## Problem statement
Reproduce the lines of the material below, word for word, from the line containing "The main Cabbage" through the line containing "host facilitate debugging", including both of those lines.

## Exercise data
⁂

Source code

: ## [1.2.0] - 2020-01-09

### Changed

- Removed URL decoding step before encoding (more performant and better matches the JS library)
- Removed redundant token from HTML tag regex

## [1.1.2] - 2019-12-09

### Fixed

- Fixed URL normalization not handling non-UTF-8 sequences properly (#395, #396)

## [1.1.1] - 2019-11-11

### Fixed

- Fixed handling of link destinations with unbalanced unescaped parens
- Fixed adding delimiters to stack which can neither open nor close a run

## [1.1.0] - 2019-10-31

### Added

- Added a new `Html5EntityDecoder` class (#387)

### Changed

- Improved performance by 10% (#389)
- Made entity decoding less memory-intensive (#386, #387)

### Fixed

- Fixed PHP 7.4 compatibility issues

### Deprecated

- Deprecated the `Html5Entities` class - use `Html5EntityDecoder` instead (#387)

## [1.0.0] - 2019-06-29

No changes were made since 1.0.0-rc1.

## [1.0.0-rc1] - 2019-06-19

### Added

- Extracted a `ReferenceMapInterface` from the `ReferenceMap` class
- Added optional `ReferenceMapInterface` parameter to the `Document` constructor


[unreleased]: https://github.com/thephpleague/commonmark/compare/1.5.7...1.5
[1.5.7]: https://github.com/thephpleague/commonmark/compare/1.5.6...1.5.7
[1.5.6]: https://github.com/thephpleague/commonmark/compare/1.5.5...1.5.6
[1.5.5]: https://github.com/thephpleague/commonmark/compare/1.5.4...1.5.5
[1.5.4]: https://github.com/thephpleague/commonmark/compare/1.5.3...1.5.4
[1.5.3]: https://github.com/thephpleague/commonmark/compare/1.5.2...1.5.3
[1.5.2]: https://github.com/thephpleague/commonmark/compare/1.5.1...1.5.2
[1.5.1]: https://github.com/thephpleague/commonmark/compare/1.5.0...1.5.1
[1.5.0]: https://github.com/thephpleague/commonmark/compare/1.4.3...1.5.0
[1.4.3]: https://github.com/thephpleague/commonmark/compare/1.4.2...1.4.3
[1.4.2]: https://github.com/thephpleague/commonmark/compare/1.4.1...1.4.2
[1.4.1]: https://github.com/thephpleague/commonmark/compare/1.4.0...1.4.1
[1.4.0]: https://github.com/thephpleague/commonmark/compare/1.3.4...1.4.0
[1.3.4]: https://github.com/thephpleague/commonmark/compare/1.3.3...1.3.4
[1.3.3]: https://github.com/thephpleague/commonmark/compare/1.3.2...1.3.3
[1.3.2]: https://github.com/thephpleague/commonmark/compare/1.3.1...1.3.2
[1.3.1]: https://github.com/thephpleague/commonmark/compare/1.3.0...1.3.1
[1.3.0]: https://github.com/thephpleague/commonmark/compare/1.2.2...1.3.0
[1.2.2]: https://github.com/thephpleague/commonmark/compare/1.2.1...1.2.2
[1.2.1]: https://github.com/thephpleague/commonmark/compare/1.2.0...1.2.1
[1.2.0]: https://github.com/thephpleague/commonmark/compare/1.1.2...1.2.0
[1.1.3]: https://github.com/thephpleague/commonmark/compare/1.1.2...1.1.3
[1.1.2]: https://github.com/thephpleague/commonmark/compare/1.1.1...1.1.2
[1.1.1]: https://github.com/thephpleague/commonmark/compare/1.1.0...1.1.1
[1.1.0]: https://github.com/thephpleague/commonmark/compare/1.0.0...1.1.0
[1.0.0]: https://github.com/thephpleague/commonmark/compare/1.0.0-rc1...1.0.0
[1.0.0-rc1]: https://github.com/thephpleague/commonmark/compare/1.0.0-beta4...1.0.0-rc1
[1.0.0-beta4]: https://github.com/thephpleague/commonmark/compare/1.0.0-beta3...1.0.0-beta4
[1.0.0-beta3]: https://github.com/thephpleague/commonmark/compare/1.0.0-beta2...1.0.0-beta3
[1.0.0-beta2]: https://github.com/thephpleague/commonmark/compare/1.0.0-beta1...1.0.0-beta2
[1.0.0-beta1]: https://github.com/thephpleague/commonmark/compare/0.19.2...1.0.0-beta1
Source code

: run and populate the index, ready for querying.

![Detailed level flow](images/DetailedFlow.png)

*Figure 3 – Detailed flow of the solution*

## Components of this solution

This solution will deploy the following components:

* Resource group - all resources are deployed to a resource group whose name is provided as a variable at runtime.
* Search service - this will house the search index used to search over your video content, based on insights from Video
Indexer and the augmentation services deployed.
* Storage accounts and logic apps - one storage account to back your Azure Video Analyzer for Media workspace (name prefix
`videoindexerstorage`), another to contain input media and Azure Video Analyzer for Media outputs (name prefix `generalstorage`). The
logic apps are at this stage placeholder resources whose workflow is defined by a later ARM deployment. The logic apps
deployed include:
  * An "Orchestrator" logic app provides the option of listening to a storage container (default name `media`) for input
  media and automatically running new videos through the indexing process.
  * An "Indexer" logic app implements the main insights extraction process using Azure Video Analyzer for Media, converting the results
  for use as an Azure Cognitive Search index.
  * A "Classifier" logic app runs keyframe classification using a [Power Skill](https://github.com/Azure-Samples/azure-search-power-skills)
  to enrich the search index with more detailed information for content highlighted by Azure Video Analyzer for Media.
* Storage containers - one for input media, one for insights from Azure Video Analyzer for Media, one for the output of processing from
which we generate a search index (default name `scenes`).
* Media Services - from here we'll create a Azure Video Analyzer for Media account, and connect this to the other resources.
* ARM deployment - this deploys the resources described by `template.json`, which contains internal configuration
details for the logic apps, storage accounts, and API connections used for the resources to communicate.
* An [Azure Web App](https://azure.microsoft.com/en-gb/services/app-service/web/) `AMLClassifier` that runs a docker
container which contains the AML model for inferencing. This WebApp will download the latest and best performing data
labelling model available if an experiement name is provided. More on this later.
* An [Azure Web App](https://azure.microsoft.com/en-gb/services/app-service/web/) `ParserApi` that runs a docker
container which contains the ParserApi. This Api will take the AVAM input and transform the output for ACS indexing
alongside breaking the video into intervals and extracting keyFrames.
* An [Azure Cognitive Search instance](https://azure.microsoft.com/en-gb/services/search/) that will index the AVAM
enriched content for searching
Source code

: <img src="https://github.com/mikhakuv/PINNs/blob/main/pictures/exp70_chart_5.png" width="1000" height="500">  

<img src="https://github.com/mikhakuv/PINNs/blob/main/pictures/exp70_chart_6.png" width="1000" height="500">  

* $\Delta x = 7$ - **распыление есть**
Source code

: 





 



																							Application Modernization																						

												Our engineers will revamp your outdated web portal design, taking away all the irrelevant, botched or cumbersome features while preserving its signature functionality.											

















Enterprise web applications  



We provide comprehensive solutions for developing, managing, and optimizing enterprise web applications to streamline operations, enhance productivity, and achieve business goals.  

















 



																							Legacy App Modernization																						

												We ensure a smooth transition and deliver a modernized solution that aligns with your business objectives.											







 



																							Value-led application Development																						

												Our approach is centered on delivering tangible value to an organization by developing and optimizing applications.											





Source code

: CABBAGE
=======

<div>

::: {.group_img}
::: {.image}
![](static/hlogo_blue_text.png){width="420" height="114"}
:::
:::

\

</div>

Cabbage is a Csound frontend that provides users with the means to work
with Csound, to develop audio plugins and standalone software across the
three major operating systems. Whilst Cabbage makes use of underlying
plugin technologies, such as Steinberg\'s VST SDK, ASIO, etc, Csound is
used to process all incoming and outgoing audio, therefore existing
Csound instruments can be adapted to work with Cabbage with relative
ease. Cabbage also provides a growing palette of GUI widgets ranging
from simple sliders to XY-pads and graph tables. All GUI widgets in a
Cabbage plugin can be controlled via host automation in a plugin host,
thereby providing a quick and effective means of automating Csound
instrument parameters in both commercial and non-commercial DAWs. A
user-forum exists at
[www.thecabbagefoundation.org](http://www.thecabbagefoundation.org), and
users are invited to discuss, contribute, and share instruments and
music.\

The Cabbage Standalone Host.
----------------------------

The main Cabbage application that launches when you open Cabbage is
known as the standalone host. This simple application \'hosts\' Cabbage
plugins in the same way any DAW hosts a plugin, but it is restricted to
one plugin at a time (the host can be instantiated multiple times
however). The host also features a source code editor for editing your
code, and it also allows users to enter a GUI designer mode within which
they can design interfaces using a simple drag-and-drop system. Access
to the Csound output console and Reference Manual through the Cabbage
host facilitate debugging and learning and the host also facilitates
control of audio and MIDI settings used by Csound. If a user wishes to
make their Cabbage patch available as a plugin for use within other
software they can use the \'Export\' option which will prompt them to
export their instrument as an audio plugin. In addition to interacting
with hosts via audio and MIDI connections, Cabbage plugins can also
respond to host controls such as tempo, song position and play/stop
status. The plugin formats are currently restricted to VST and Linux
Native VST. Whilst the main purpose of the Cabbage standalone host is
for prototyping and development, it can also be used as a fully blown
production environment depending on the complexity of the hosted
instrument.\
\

⁂

## Problem solution
The main Cabbage application that launches when you open Cabbage is
known as the standalone host. This simple application \'hosts\' Cabbage
plugins in the same way any DAW hosts a plugin, but it is restricted to
one plugin at a time (the host can be instantiated multiple times
however). The host also features a source code editor for editing your
code, and it also allows users to enter a GUI designer mode within which
they can design interfaces using a simple drag-and-drop system. Access
to the Csound output console and Reference Manual through the Cabbage
host facilitate debugging and learning and the host also facilitates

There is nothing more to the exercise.